Suriye’den kötü haberler geliyor.
ABD, Suriye’nin Kuzeyinde bir Kürt devletinin kuruluşunun “gün” meselesi olduğunu ima eden açıklamalar yapıyor.
Suriye’de askerlerimize PKK uzantıları tarafından yapılan saldırıda iki şehidimizin olduğunu yine içimiz kan ağlayarak haber aldık.
Bu arada ilgi alanımız içinde bulunan Afrin’de bir Pazar yerine bir araçla yapılan bombalı saldırıda, ilk belirlemelere göre beş kişinin öldüğü, ölü ve yaralı sayısının artmasından endişe edildiği bildirildi.
Dış siyasette olup bitenlere karşı sessiz ve tepkisiz kalan iktidar ve muhalefet arasında bir de“ siyasi cinayetler olacak” iddiası etrafında konuşmalar insanlarımızı büyük endişelere sevk ediyor.
Olmamasını dileriz.
Zira geçmişten de iyi biliriz ki, siyasi cinayetler bir toplumu karıştırmak ve tarafları kışkırtmak için başvurulan çok kötü bir yoldur. Faturası ise her daim iktidara çıkarılmıştır.
O halde, iktidarın şimdiden çok dikkatli olması ve etkili tedbirler alması gerekiyor.
Ve şimdiden muhalefete mensup politikacılarımız için etkili koruma tedbirleri alınması lâzımdır.
İşe bir düzeltme ile başlanabilir.
“Bu daha iyi günleriniz, görün bakın daha neler olacak” sözünün sahibi ile bu söze alkış tutanların halkı rahatlatacak düzeltici beyanlarda bulunmaları elzem üstü elzemdir. Tehdidin muhataplarını rahatsız eden bu sözler karşısında iktidara düşen böylesine kaçınılmaz bir görev vardır.
İçişleri Bakanlığı’nın da bu yönde bir açıklamada bulunması beklenir.

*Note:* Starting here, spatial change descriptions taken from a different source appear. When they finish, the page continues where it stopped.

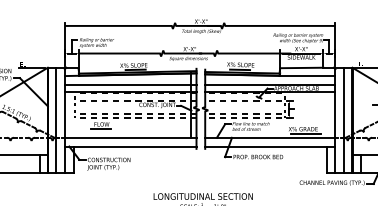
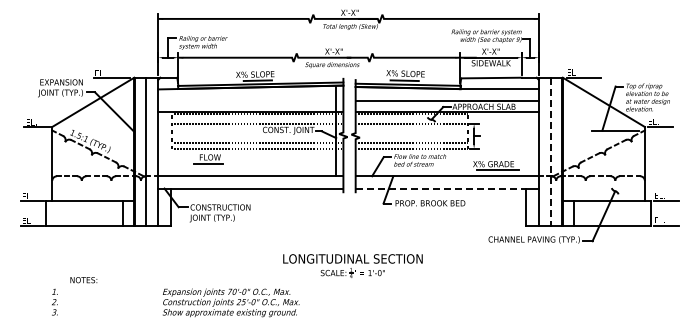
line: (130, 84) -> (250, 101), removed
line: (344, 120) -> (551, 151), solid -> dashed
line: (266, 146) -> (441, 188), solid -> dashed

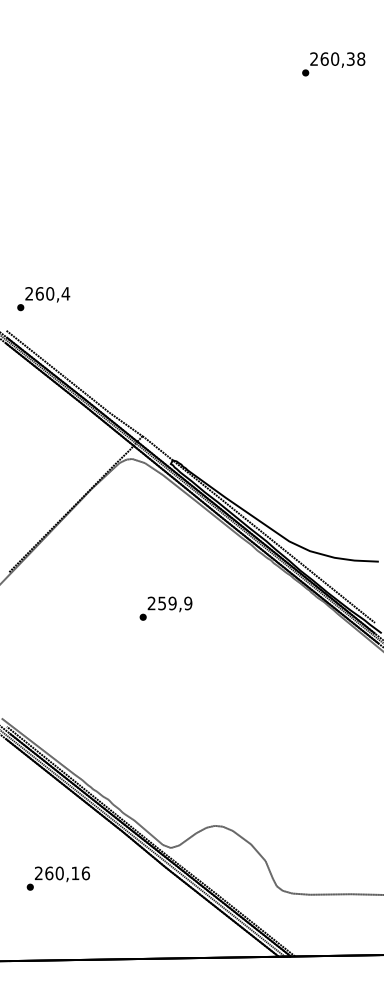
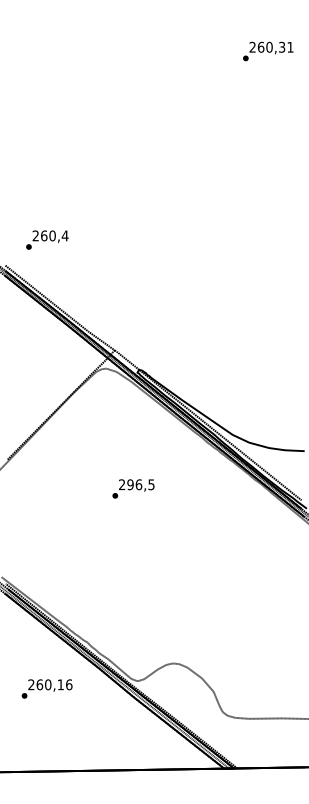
text: (361, 58) -> (290, 46), 260,38 -> 260,31
text: (43, 299) -> (47, 240), moved
text: (175, 603) -> (141, 484), 259,9 -> 296,5
text: (57, 878) -> (46, 688), moved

Siyasi cinayetlere başvurmak, çılgınlık ötesi bir çılgınlıktır. Böylesi bir çılgınlığın altında kalanlar toplum vicdanında yargılanmaktan kurtulamazlar. Eski tabirle, herkesi “teenni” içinde olmaya çağırıyoruz.
Suriye’de ABD tarafından bir Kürt devletinin kurdurulması teşebbüslerine karşı Dış politikamızın tepkisiz kalması ise anlaşılır şey değildir. Bu tepkiyi iktidar ortaya koymalı, muhalefet de tepkiyi destekleyecek beyanlarla iktidara eşlik etmelidir.

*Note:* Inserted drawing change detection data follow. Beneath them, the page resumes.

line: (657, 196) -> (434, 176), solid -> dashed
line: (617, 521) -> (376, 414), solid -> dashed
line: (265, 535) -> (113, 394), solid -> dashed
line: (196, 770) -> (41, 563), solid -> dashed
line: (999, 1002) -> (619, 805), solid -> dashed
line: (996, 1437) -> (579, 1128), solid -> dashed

Güneyimizde bir Kürt devletinin kurulması demek, Güneydoğu bölgemizin üzerindeki emelleri artıracaktır. Bu tehlikeyi görmezden gelemeyiz. Herkes üzerine düşen görevi yapmalı halk deyimiyle bu gidişe karşı kıyamet koparılmalıdır.
Türkiye, büyük bir ülkedir, sesinin de bu büyüklüğe paralel olarak en üst volümle ortaya konulması gerekir.
İçte ve dışta bizi bekleyen tehlikeleri bertaraf etmek, başta siyaset olmak üzere hepimizin görevidir. Milli menfaatlerimizi başkalarına peşkeş çekme teşebbüsleri her nereden gelirse gelsin, onlara karşı en sert şekilde mevzi almak durumundayız.
Gün, gücümüzü dosta ve düşmana gösterme zamanıdır.